There have been many influential black leaders since the Civil War. They include Frederick Douglass, W.E.B. Du Bois and, of course, Martin Luther King.

But none had more influence in their time than Booker T. Washington did in his.

Known by his admirers as the “Modern Moses,” his role in helping blacks establish themselves after their liberation from slavery is a testament to the man and to America.

Booker T. Washington was born into slavery in 1856. He did not know the day or month of his birth, who his father was, or his last name. As a child, he was known only as Booker. He chose the name Washington.

He was nine years old when a Union soldier arrived on the plantation and announced that all slaves were free. The initial reaction to this announcement, Washington recalled, was elation and then…shock.

Yes, the Civil War was over; they were free. But free to do what?

The freed slaves, through no fault of their own, were simply unprepared for freedom. They needed to learn not only basic academic skills—reading, writing and arithmetic—but basic life skills like hygiene: how and why to bathe and brush their teeth.

The cause to which Washington dedicated his life was education. Practical education.

His journey began in 1872, seven years after the Civil War ended. He traveled 500 miles, most of it on foot, to a small Virginia school dedicated to the education of freed blacks, the Hampton Normal and Agricultural Institute.

Forced to spend all his meager funds on the grueling journey, he arrived only with the clothes on his back. The headmistress viewed his suitability as a student with open skepticism, but he wouldn’t budge. She finally gave him a chance to prove his worth in the form of a broom and a cleaning assignment.
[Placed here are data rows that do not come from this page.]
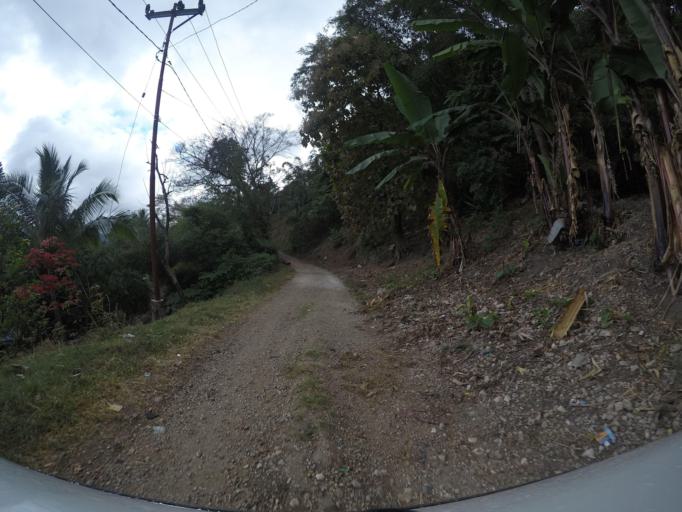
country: TL
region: Baucau
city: Baucau
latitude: -8.6442
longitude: 126.6337
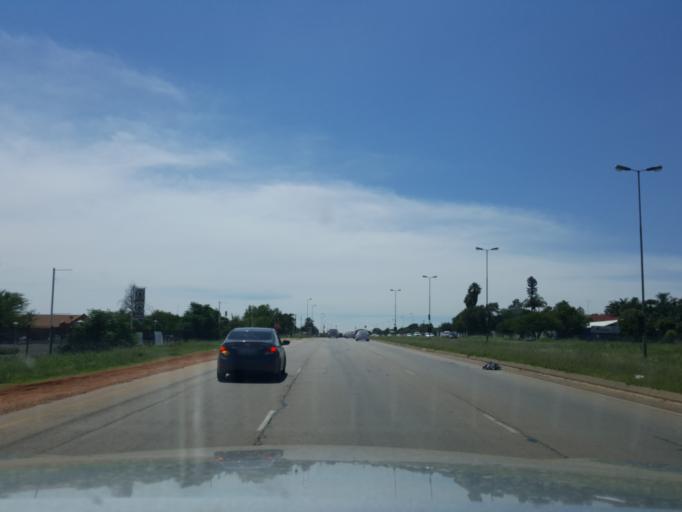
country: ZA
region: Gauteng
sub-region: City of Tshwane Metropolitan Municipality
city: Pretoria
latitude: -25.6850
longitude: 28.2950
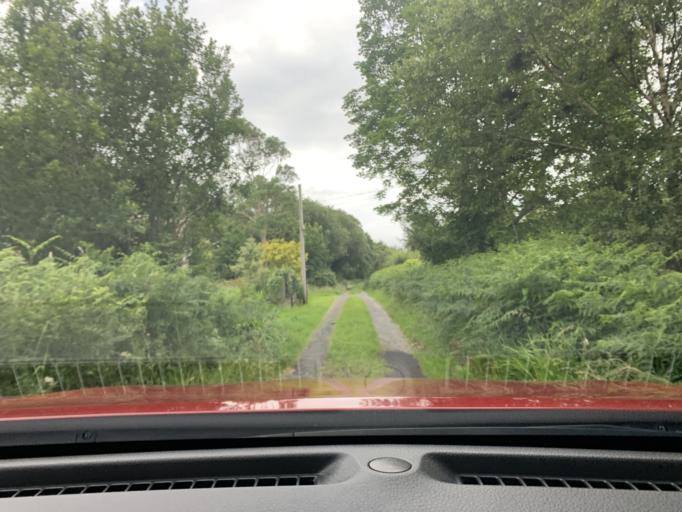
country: IE
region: Connaught
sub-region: County Leitrim
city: Kinlough
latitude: 54.4568
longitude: -8.3577
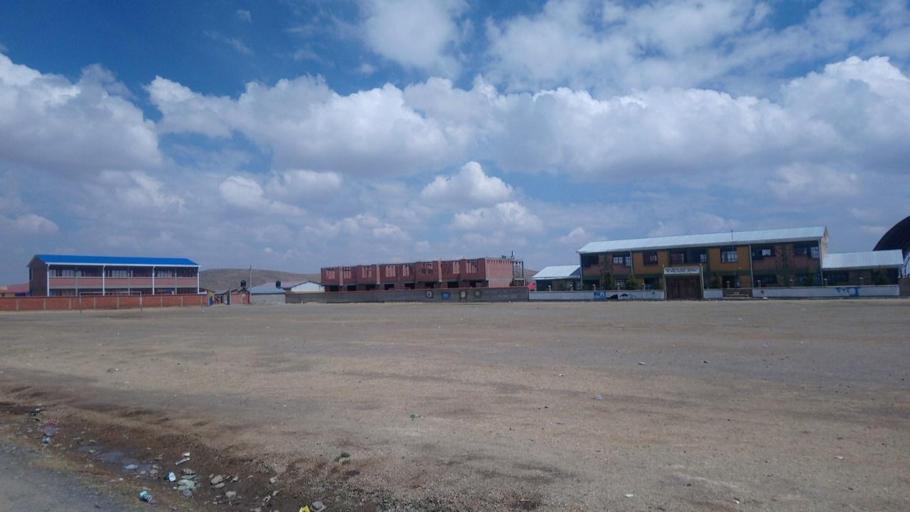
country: BO
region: La Paz
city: Batallas
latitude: -16.4092
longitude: -68.5412
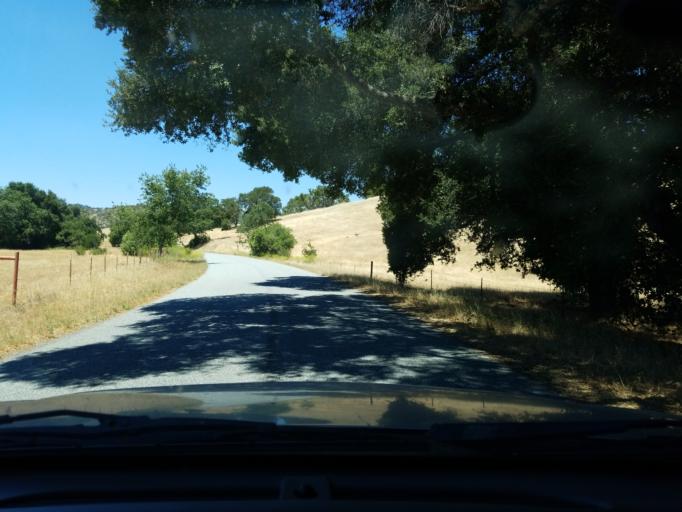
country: US
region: California
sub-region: Monterey County
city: Gonzales
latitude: 36.3941
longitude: -121.5691
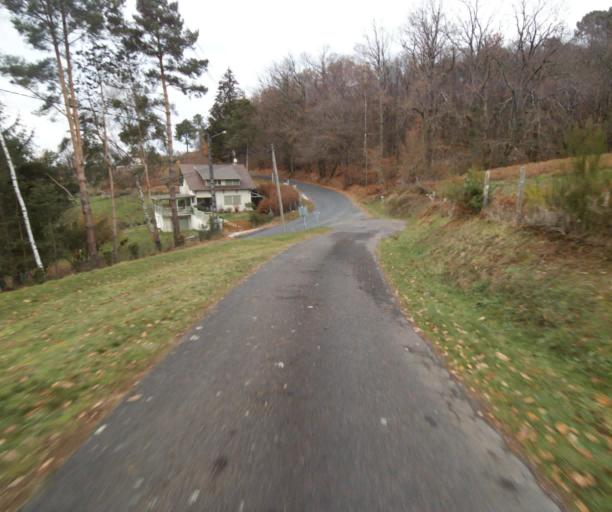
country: FR
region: Limousin
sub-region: Departement de la Correze
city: Cornil
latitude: 45.2294
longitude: 1.6562
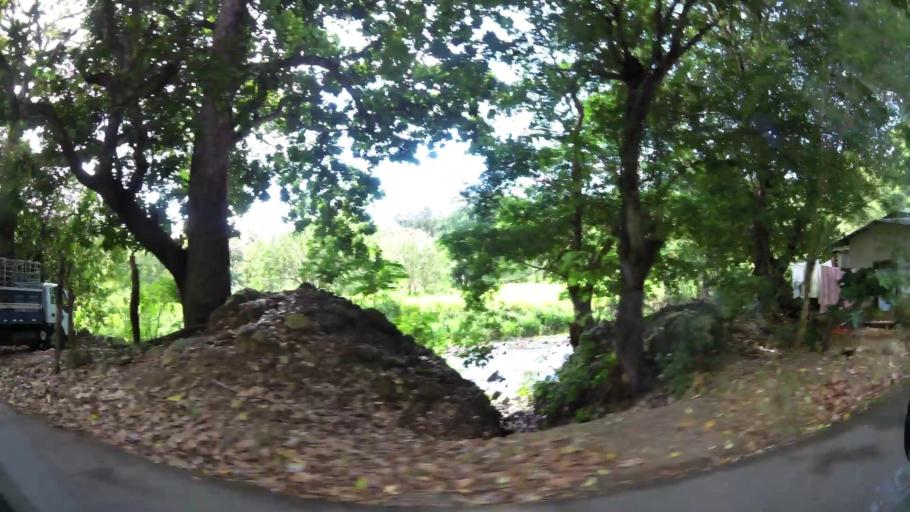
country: CR
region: Guanacaste
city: Juntas
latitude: 10.2813
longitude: -84.9413
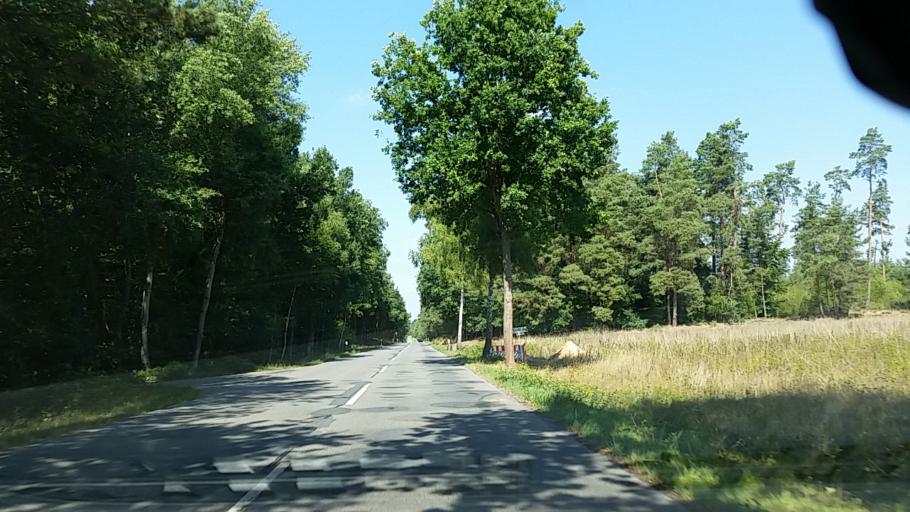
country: DE
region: Lower Saxony
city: Jelmstorf
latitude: 53.1190
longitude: 10.5411
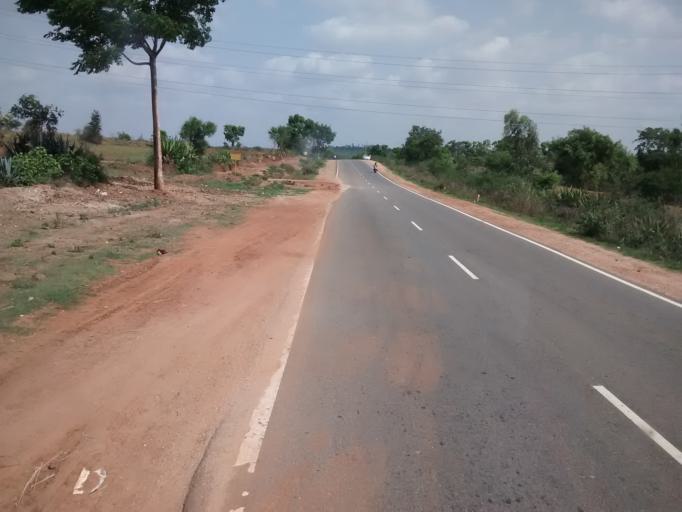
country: IN
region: Karnataka
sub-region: Mysore
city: Hunsur
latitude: 12.3582
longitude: 76.4241
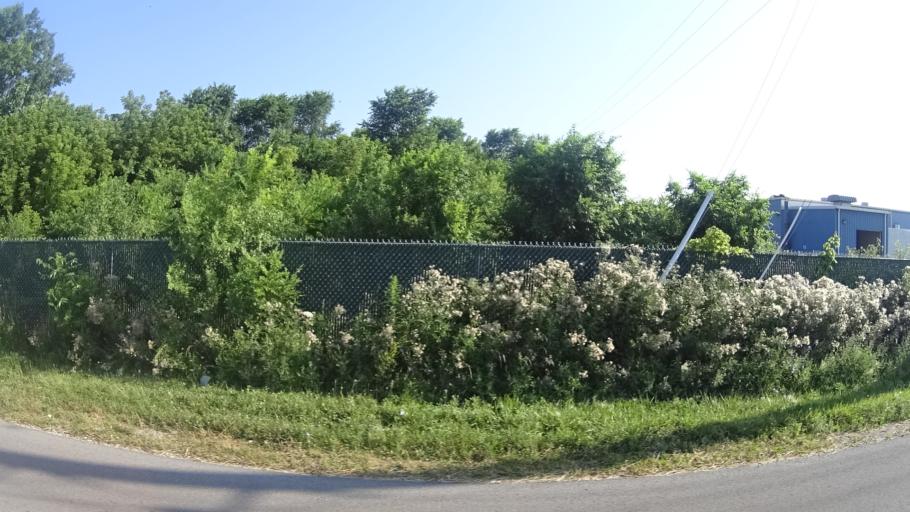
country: US
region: Ohio
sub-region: Erie County
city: Sandusky
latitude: 41.4497
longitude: -82.6853
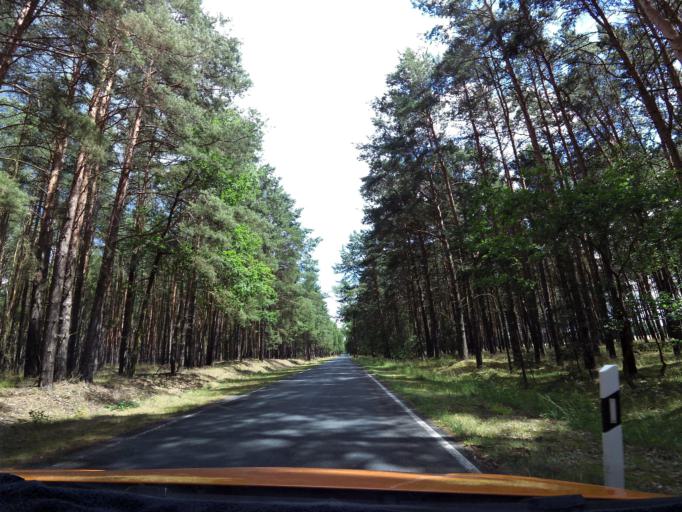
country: DE
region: Brandenburg
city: Storkow
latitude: 52.2456
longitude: 13.8463
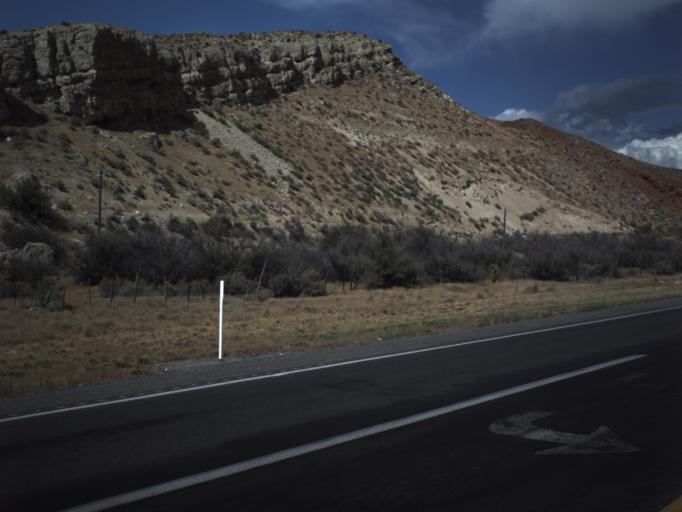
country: US
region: Utah
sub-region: Sanpete County
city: Gunnison
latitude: 39.1598
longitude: -111.7502
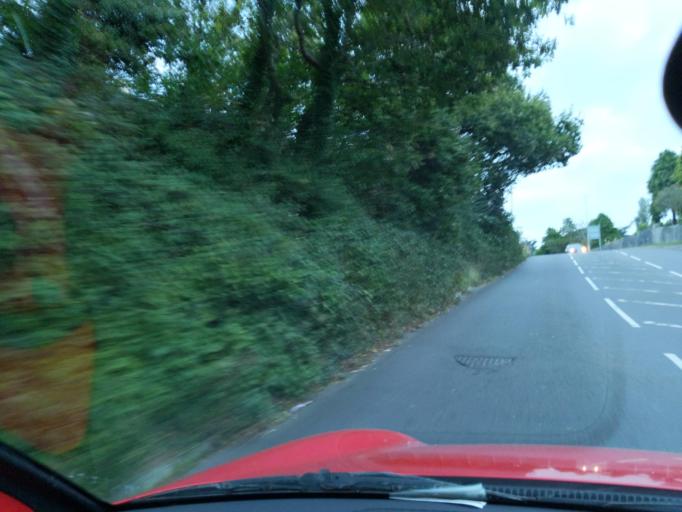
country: GB
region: England
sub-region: Cornwall
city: Torpoint
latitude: 50.4003
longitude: -4.1706
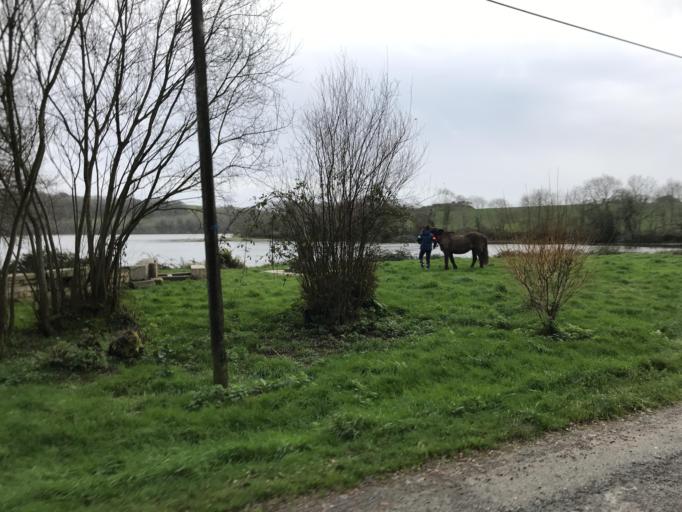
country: FR
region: Brittany
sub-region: Departement du Finistere
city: Daoulas
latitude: 48.3568
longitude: -4.2854
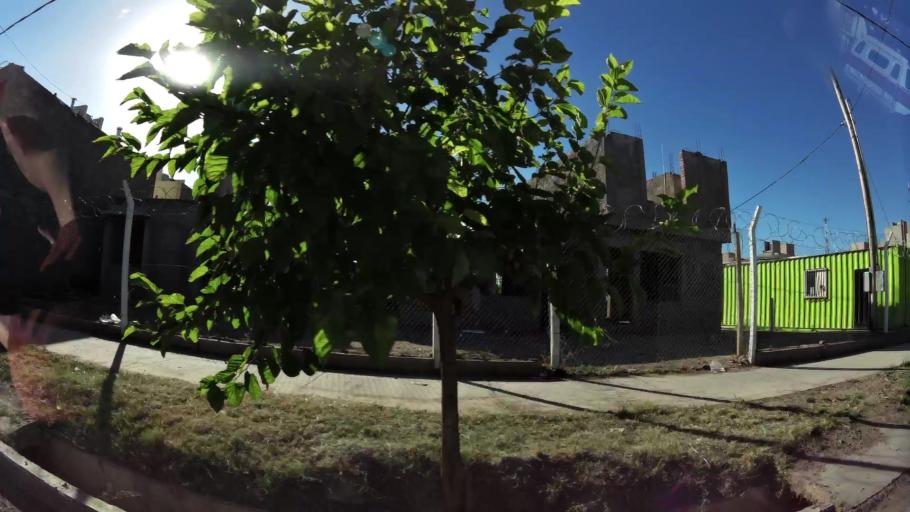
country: AR
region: Mendoza
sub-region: Departamento de Godoy Cruz
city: Godoy Cruz
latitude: -32.9343
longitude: -68.8316
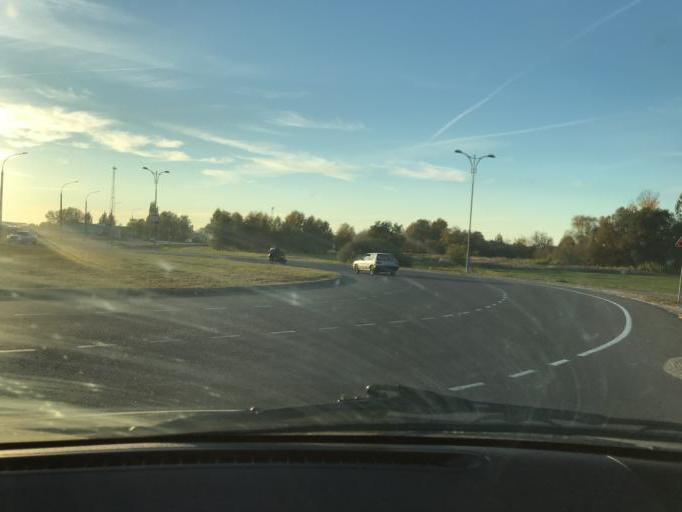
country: BY
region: Brest
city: Horad Kobryn
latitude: 52.2106
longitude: 24.3955
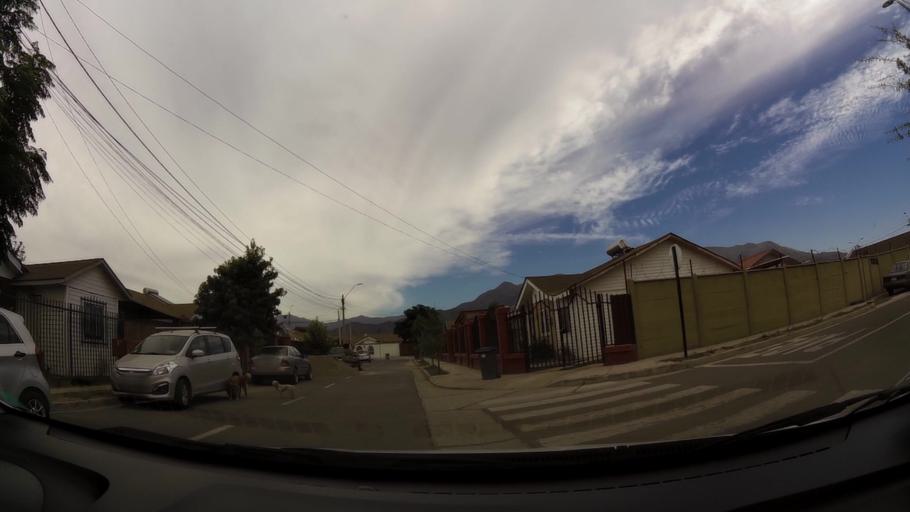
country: CL
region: O'Higgins
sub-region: Provincia de Cachapoal
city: Graneros
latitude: -34.0817
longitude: -70.7397
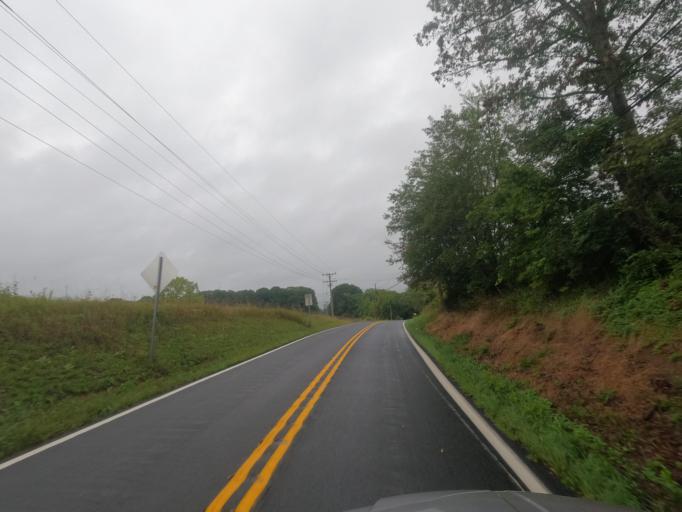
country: US
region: Maryland
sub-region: Washington County
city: Wilson-Conococheague
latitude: 39.6246
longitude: -77.9649
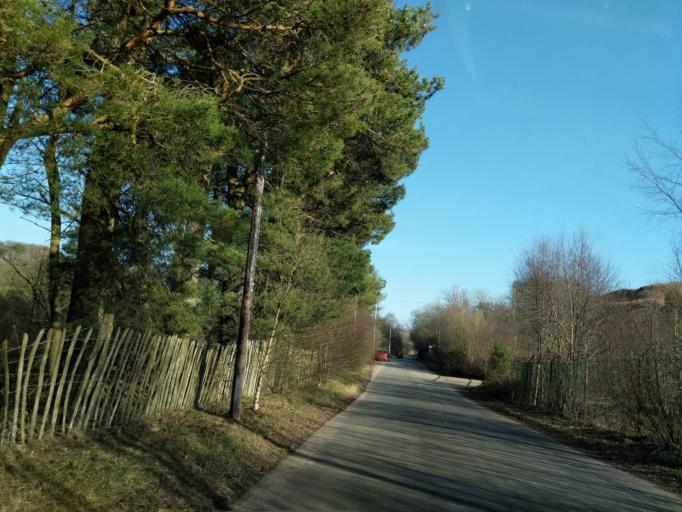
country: GB
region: Scotland
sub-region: The Scottish Borders
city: West Linton
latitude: 55.7204
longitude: -3.4326
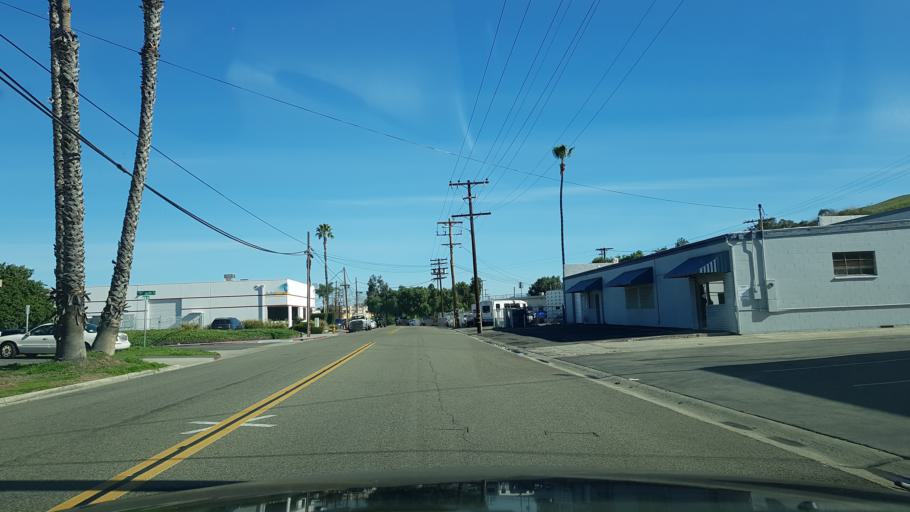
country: US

He passed her test and earned admission. He graduated with top honors.

Several years later, he was invited to begin what would become his life’s work, heading the Tuskegee Institute in Alabama. When he arrived, he assumed he’d walk onto a campus. But there was no campus—only a few shacks and a chicken coop. The school had almost no money. But it did have 30 eager students. And for Booker T. Washington, that was enough.

Under his leadership, they got to work. Every building, every desk, was built by the students themselves—brick by brick, piece by piece. This tied in perfectly with Washington’s philosophy of a practical education: students at Tuskegee, in addition to academic studies, had to master a trade.

He believed this led not only to racial uplift among blacks but to respect for blacks. His graduates would go out into the world with sought-after skills. They would be useful to their neighbors and become invaluable members of their communities.

“The individual who can do something that the world wants done,” Washington said, “will, in the end, make his way regardless of race.”

Washington distilled his philosophy into what became one of the most important speeches of the late 19th century, an address he delivered at the Atlanta Exposition in 1895. His theme was that blacks needed time to develop educationally and economically. Whites, Washington suggested, should help them in every way possible. This would be in the best interests of both races.

He also emphasized that blacks needed to recognize that social equality would not come swiftly. It could not be forced through political action alone. The civil rights the Constitution promised would evolve naturally from black achievement.

As he put it: “No race that has anything to contribute to the markets of the world is long in any degree ostracized.”